■ What is expected
From the records below, take each line where the string "input" shows up and copy it.

Plain-text engineering files:
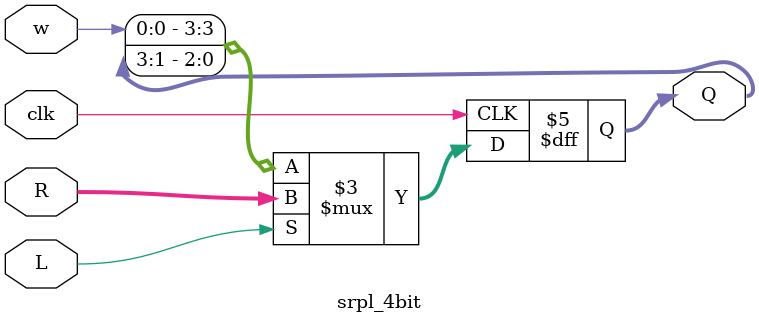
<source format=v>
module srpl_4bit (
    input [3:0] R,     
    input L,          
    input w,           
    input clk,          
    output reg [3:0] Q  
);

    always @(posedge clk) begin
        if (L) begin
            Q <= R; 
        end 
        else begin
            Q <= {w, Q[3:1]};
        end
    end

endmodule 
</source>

...

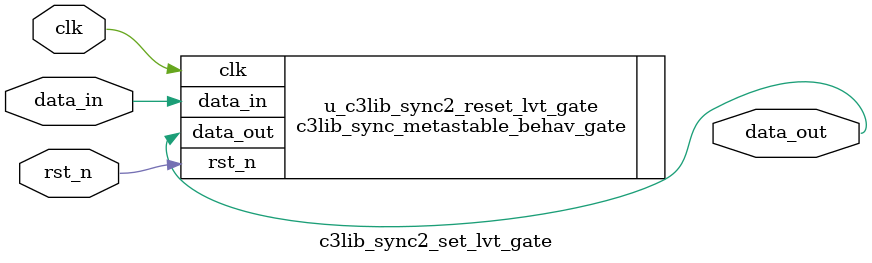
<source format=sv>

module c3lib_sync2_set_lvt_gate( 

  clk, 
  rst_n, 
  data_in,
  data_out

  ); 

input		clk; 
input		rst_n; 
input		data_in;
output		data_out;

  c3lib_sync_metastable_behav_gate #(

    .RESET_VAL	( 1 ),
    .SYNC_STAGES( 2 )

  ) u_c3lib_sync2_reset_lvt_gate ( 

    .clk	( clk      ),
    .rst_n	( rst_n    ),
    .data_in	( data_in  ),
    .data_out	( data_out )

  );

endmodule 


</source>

■ Answer to this problem
    input [3:0] R,     
    input L,          
    input w,           
    input clk,          
input		clk; 
input		rst_n; 
input		data_in;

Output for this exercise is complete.